THE RECORDS —
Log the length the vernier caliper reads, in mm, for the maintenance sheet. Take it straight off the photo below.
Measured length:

==

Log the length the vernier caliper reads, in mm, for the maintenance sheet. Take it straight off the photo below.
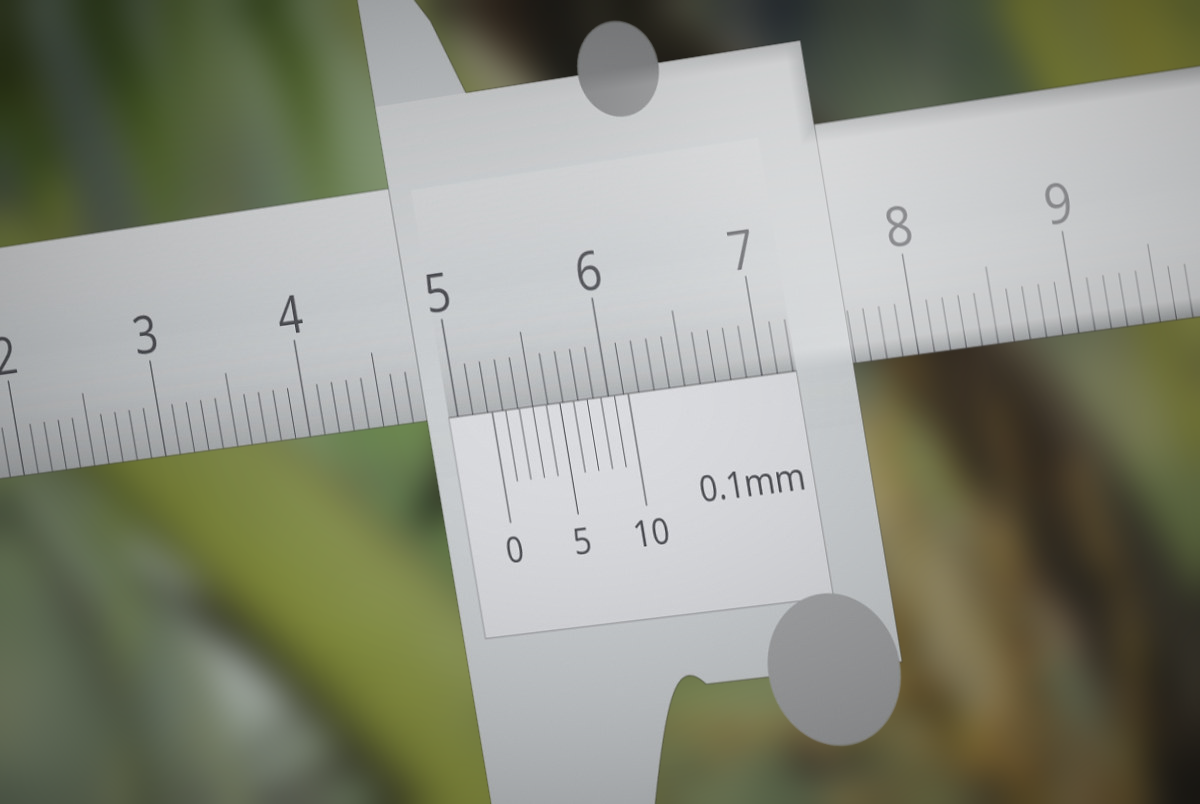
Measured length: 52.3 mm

...

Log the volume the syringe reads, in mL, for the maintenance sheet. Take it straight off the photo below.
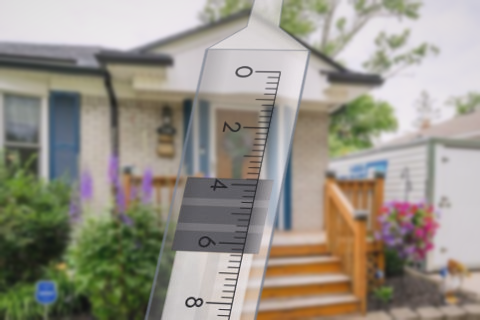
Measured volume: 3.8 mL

PROBLEM REQUIREMENTS —
Copy the records above, from the line containing "Log the volume" through the line containing "Measured volume: 3.8 mL", leaving out the pictures.

ANSWER SECTION —
Log the volume the syringe reads, in mL, for the maintenance sheet. Take it straight off the photo below.
Measured volume: 3.8 mL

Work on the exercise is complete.